Using virtual reality to assess dynamic self-motion and landmark cues for spatial updating in children and adults.

The relative contribution of different sources of information for spatial updating - keeping track of one's position in an environment - has been highly debated. Further, children and adults may differ in their reliance on visual versus body-based information for spatial updating. In two experiments, we tested children (age 10-12 years) and young adult participants on a virtual point-to-origin task that varied the types of self-motion information available for translation: full-dynamic (walking), visual-dynamic (controller induced), and no-dynamic (teleporting). In Experiment 1, participants completed the three conditions in an indoor virtual environment with visual landmark cues. Adults were more accurate in the full- and visual-dynamic conditions (which did not differ from each other) compared to the no-dynamic condition. In contrast, children were most accurate in the visual-dynamic condition and also least accurate in the no-dynamic condition.
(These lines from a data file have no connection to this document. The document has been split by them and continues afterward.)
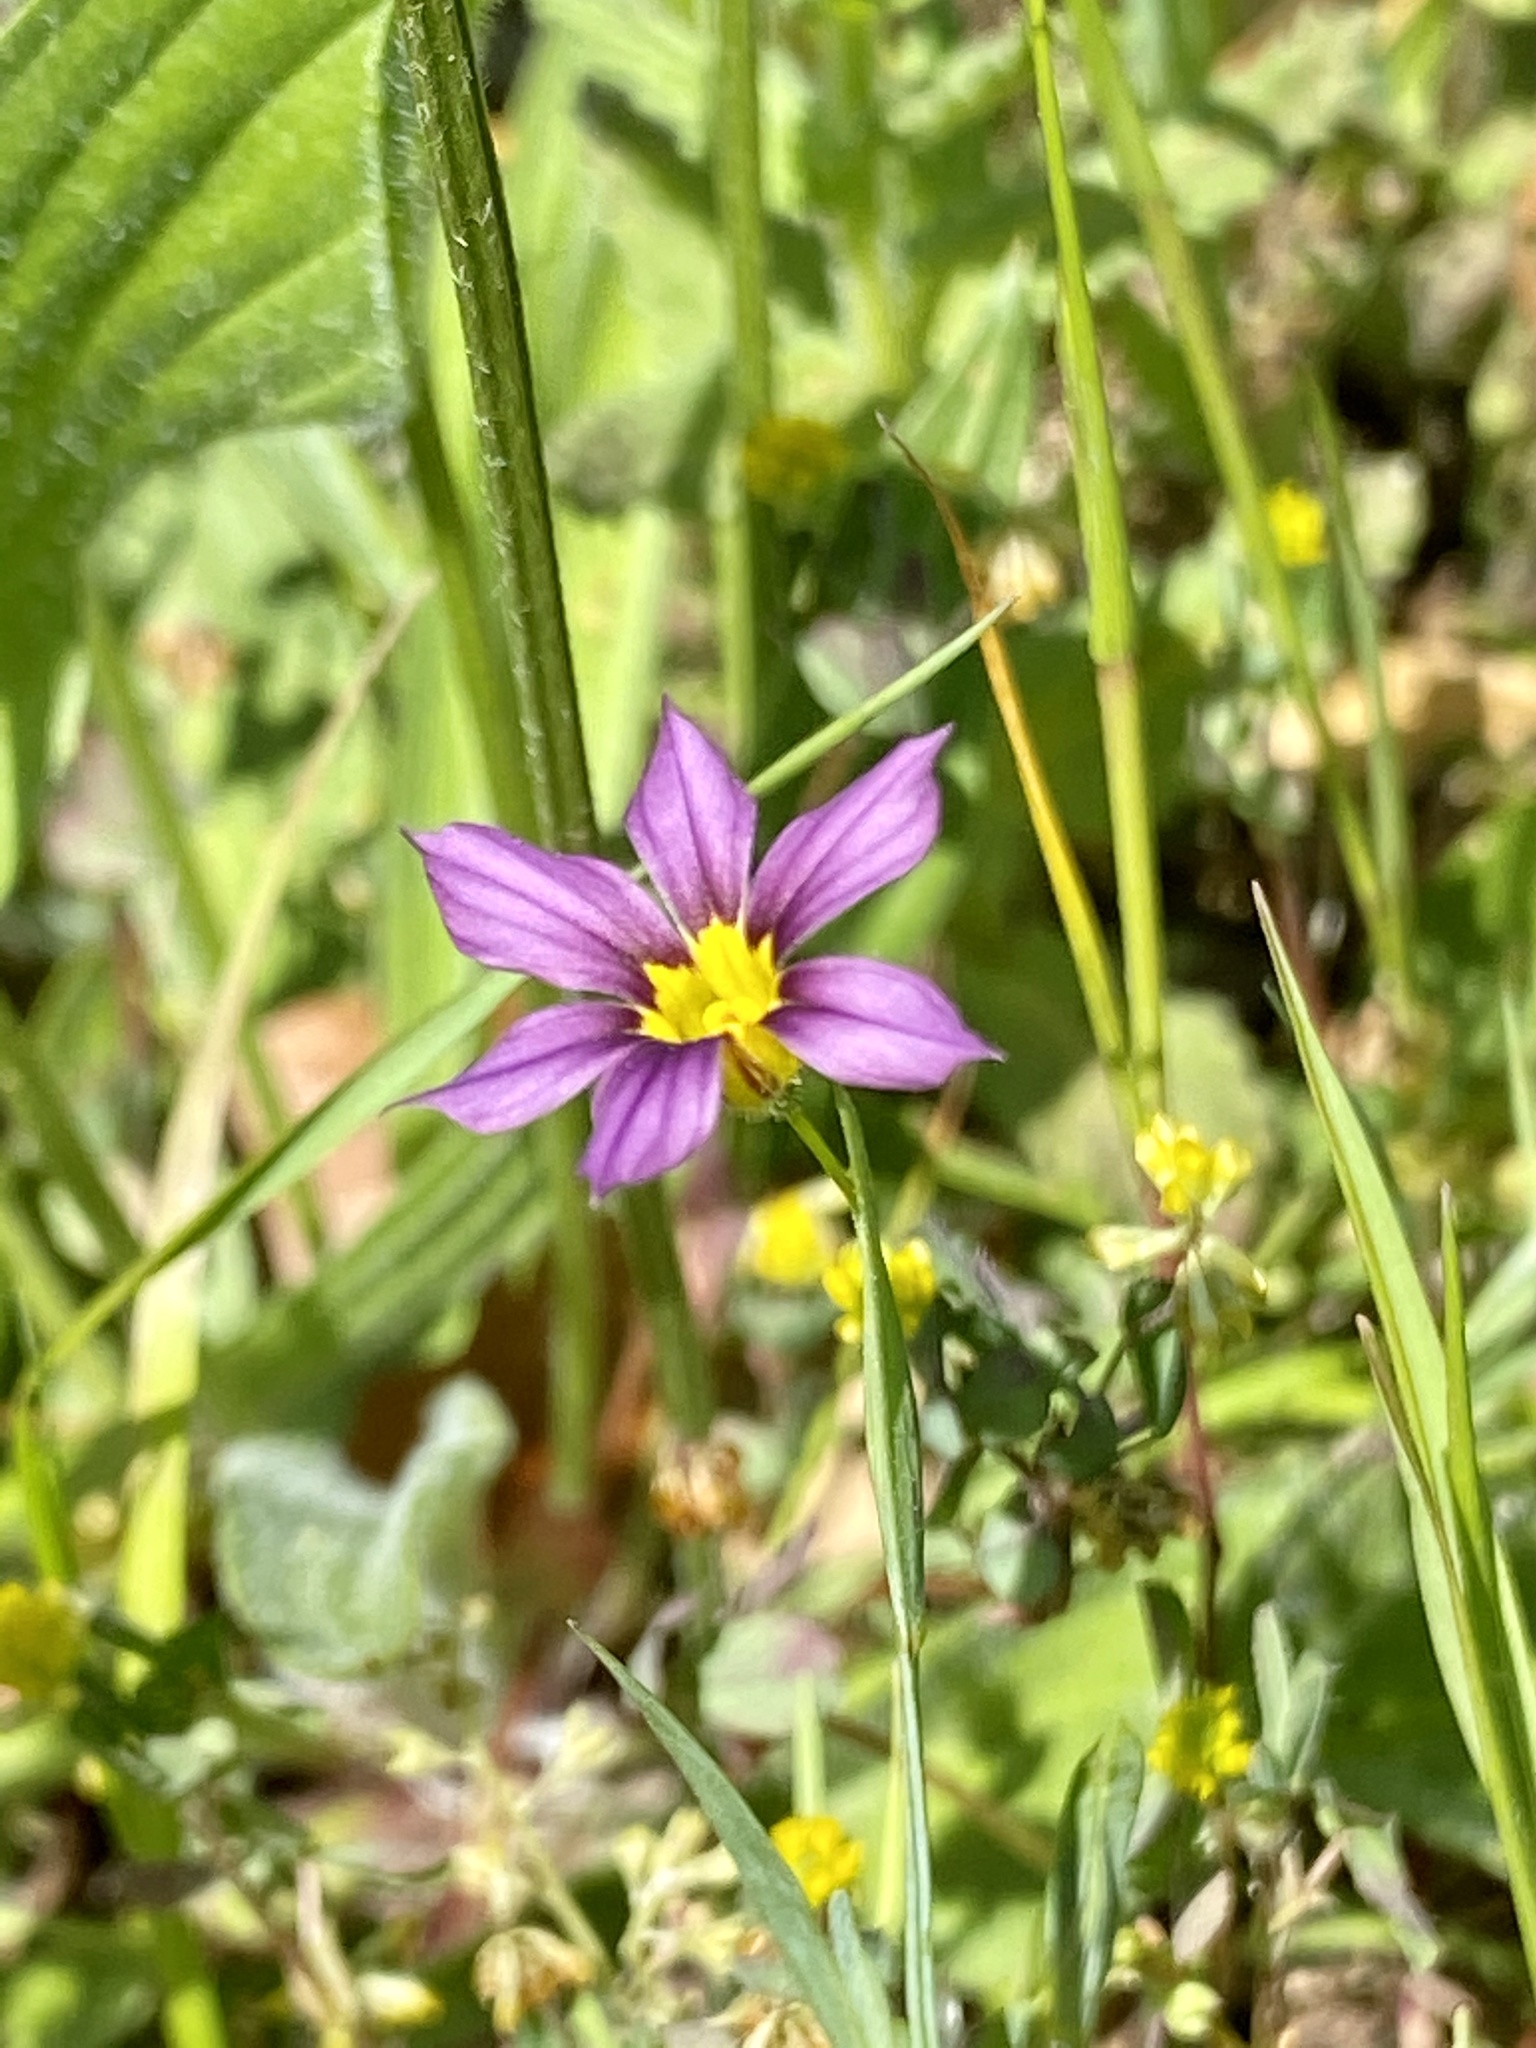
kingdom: Plantae
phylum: Tracheophyta
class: Liliopsida
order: Asparagales
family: Iridaceae
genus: Sisyrinchium
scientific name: Sisyrinchium micranthum
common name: Bermuda pigroot
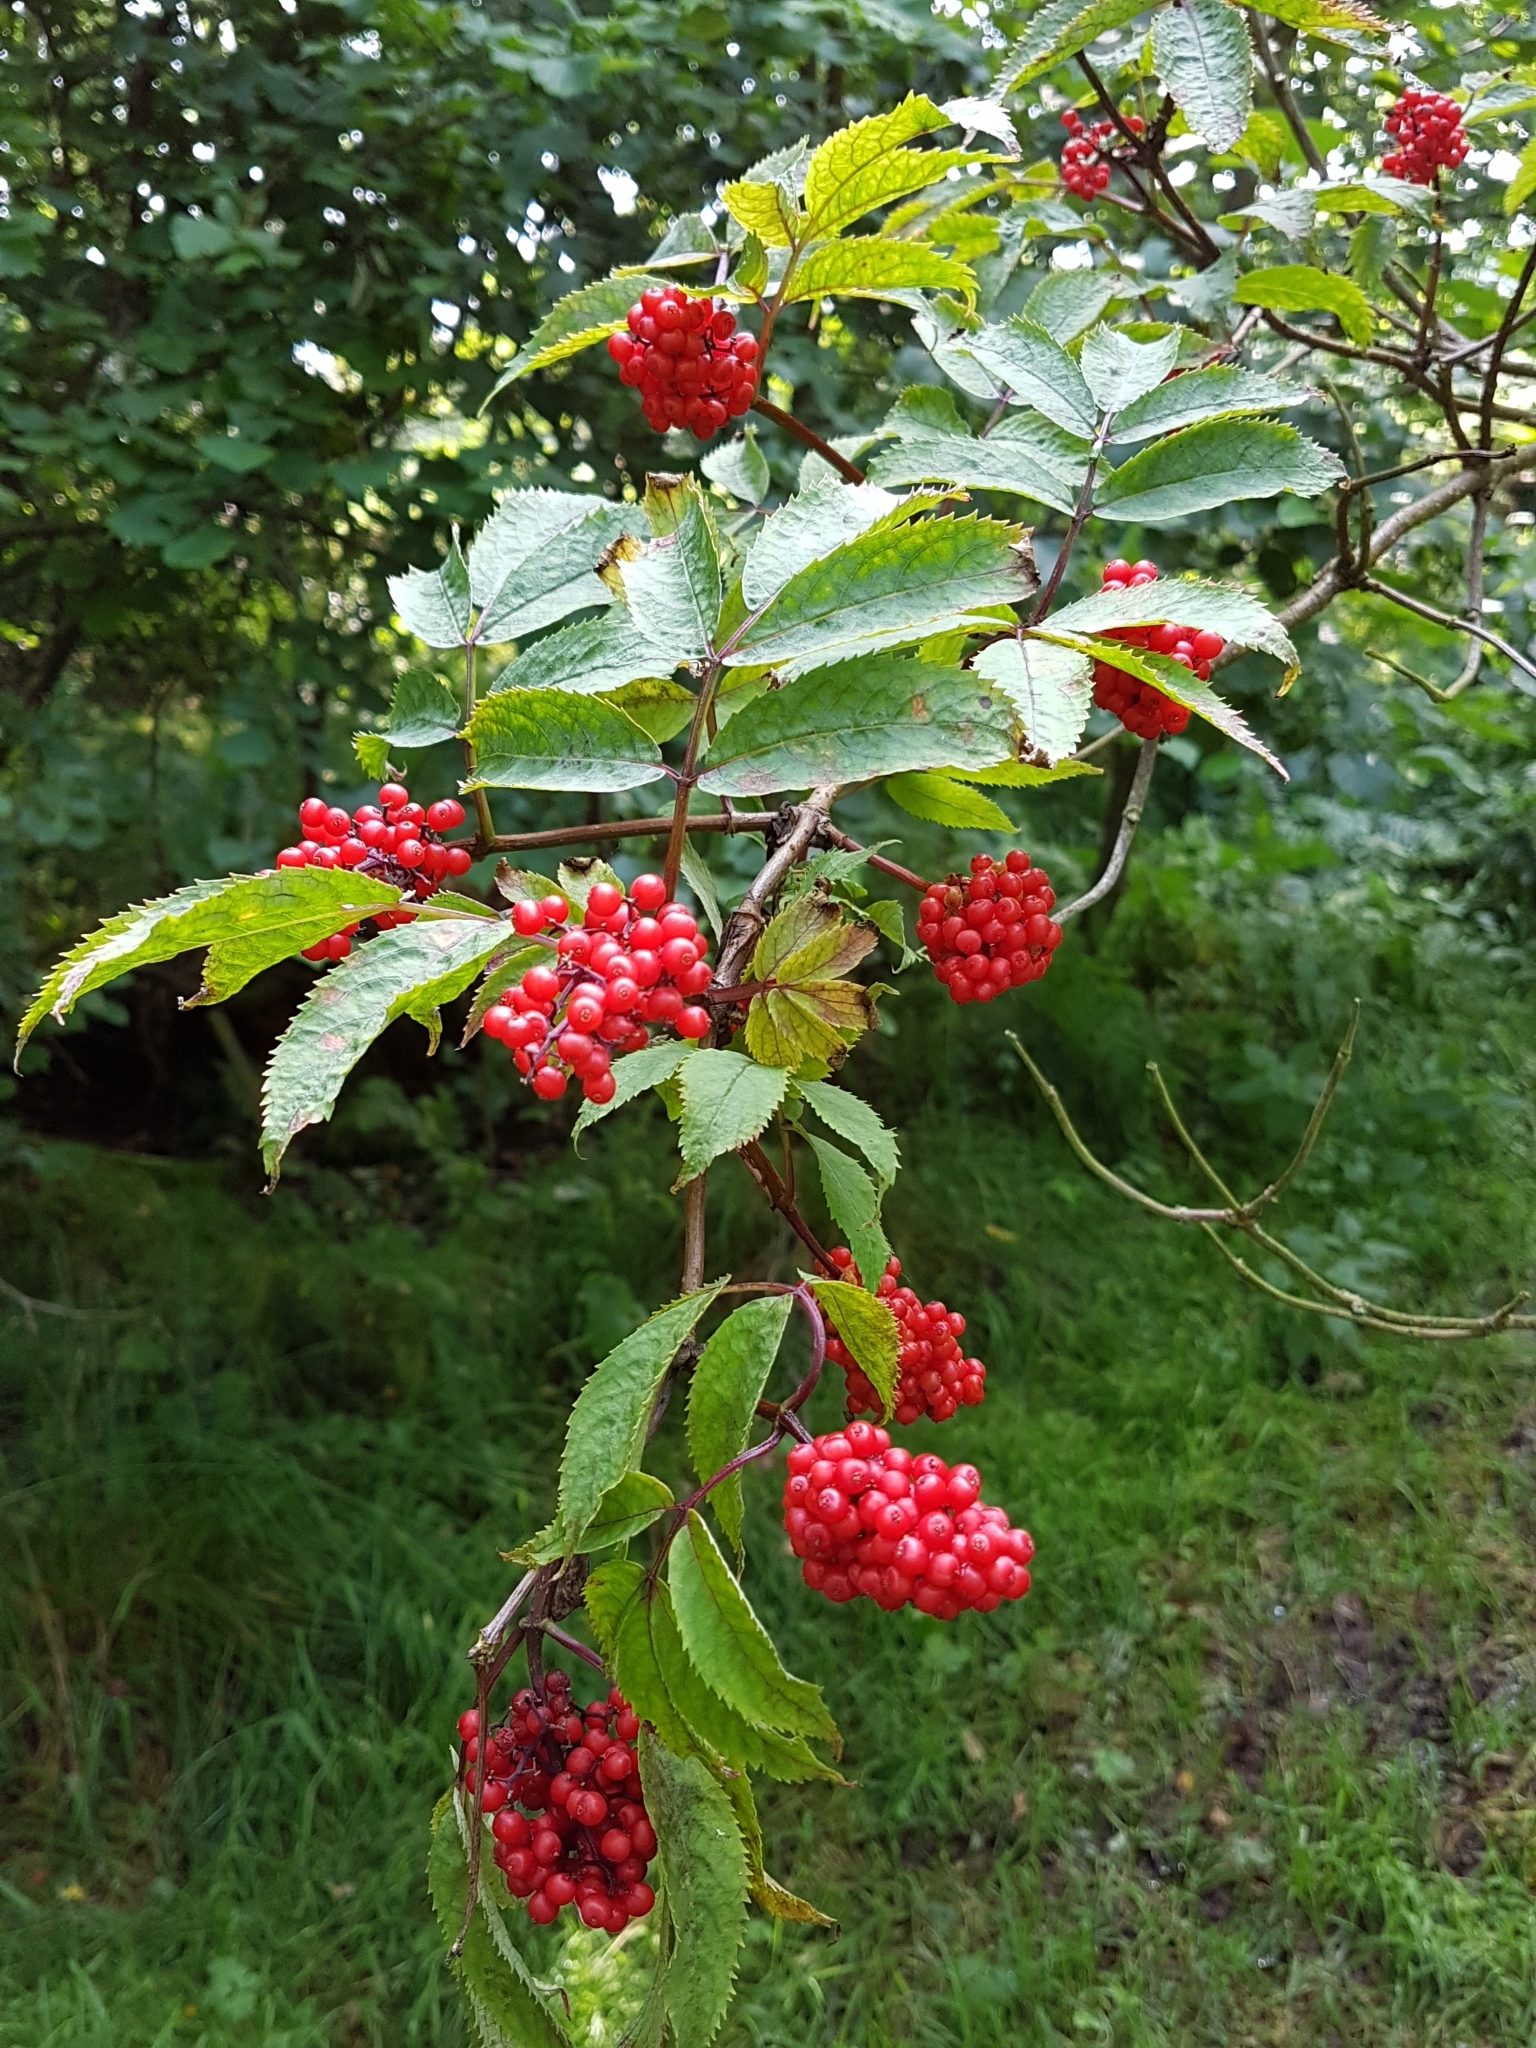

Adults outperformed children in all conditions. In Experiment 2, we removed the potential for relying on visual landmarks by running the same paradigm in an outdoor virtual environment with no geometrical room cues. As expected, adults' errors increased in all conditions, but performance was still relatively worse in teleporting. Surprisingly, children showed overall similar accuracy and patterns across locomotion conditions to adults. Together, the results support the importance of dynamic translation information (either visual or body-based) for spatial updating across both age groups, but suggest children may be more reliant on visual information than adults.